1

We have a Java 8 application served by an Apache Tomcat 8 behind an Apache server, which is requesting multiple webservices in parallel using CXF. From time to time, there's one of them which lasts exactly 3 more seconds than the rest (which should be about 500ms only).

I've activated CXF debug, and now I have the place inside CXF where the 3 seconds are lost:

14/03/2018 09:20:49.061 [pool-838-thread-1] DEBUG o.a.cxf.transport.http.HTTPConduit - No Trust Decider for Conduit '{http://ws.webapp.com/}QueryWSImplPort.http-conduit'. An affirmative Trust Decision is assumed. 
14/03/2018 09:20:52.077 [pool-838-thread-1] DEBUG o.a.cxf.transport.http.HTTPConduit - Sending POST Message with Headers to http://172.16.56.10:5050/services/quertServices Conduit :{http://ws.webapp.com/}QueryWSImplPort.http-conduit

As you could see, there're three seconds between these two lines. When the request is ok, it usually takes 0ms in between these two lines.

I've been looking into the CXF code, but no clue about the reason of these 3 secs...

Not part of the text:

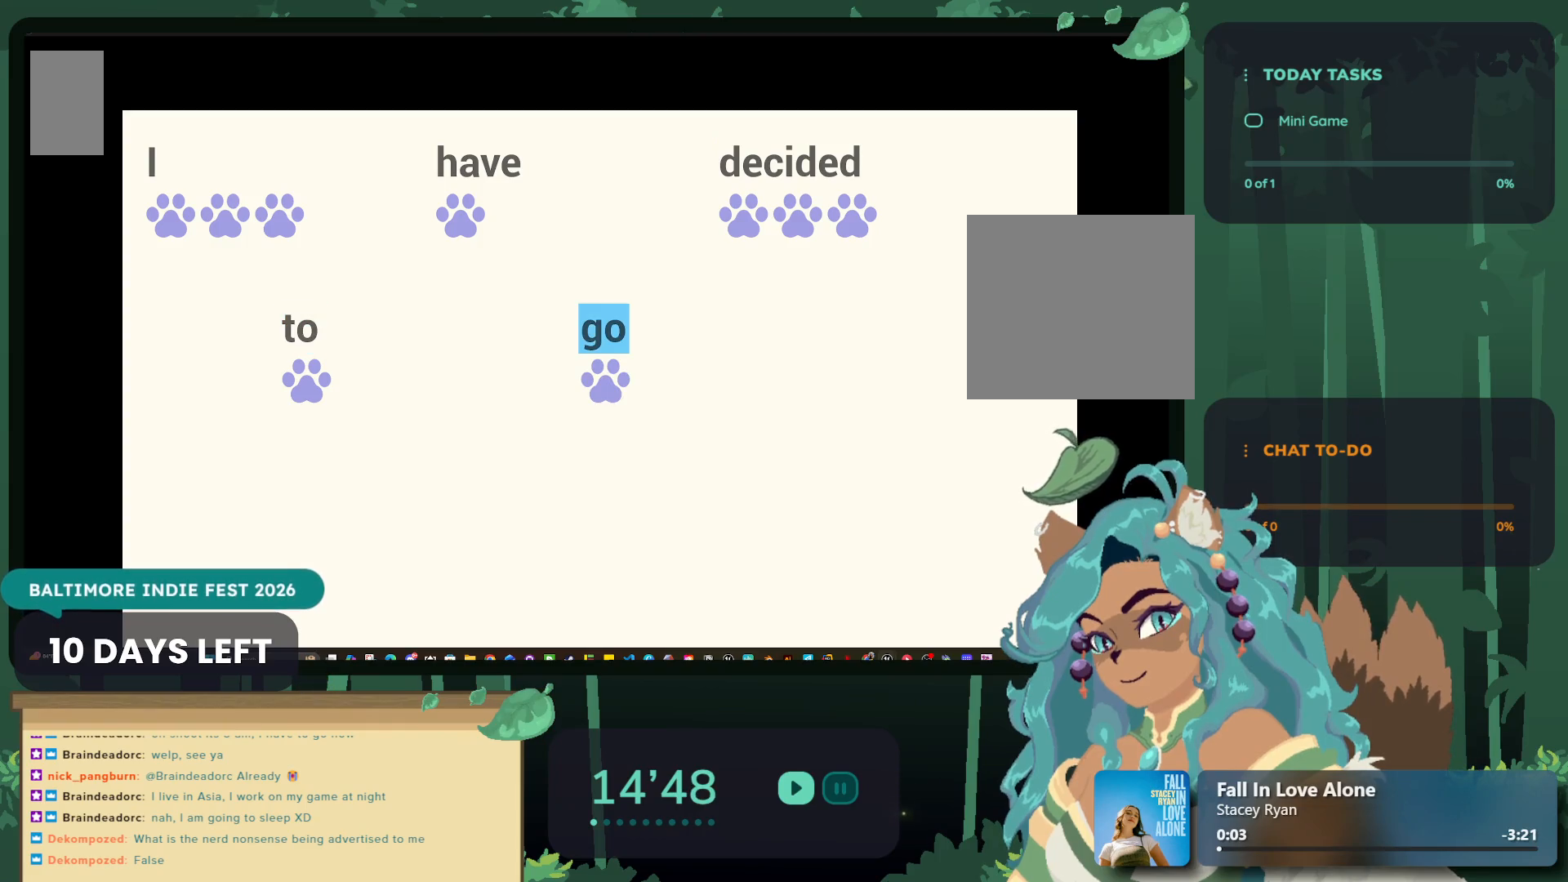
{"buttons": [], "left_stick": "left", "right_stick": "center", "events": [[383, "left_stick", "left"]]}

The server application (which is also maintained by us), is served from another Apache Tomcat 6.0.49, which is behind another Apache server. The thing is that it seems that the server's Apache receives the request after the 3 seconds.

Anyone could help me?

EDIT: We've monitored the server's send/received packages and it seems that the client's server is sending a negotiating package at the time it should, while the server is replying after 3 seconds. These are the packages we've found:

481153  11:31:32 14/03/2018 2429.8542795    tomcat6.exe SOLTESTV010     SOLTESTV002     TCP TCP:Flags=CE....S., SrcPort=65160, DstPort=5050, PayloadLen=0, Seq=2858646321, Ack=0, Win=8192 ( Negotiating scale factor 0x8 ) = 8192  {TCP:5513, IPv4:62}
481686  11:31:35 14/03/2018 2432.8608381    tomcat6.exe SOLTESTV002     SOLTESTV010     TCP TCP:Flags=...A..S., SrcPort=5050, DstPort=65160, PayloadLen=0, Seq=436586023, Ack=2858646322, Win=8192 ( Negotiated scale factor 0x8 ) = 2097152    {TCP:5513, IPv4:62}

481687  11:31:35 14/03/2018 2432.8613607    tomcat6.exe SOLTESTV010     SOLTESTV002     TCP TCP:Flags=...A...., SrcPort=65160, DstPort=5050, PayloadLen=0, Seq=2858646322, Ack=436586024, Win=256 (scale factor 0x8) = 65536    {TCP:5513, IPv4:62}
481688  11:31:35 14/03/2018 2432.8628380    tomcat6.exe SOLTESTV010     SOLTESTV002     HTTP    HTTP:Request, POST /services/consultaServices    {HTTP:5524, TCP:5513, IPv4:62}

So, it seems is the server's Tomcat is the one which is blocked with something. Any clue?

EDIT 2:

Although that happened yesterday (the first server waiting 3s for the ack of the second), this is not the most common scenario. What it usually happens is what I described at the beginning (3 seconds between the two CXF's logs and the server receiving any request from the first one after 3 seconds.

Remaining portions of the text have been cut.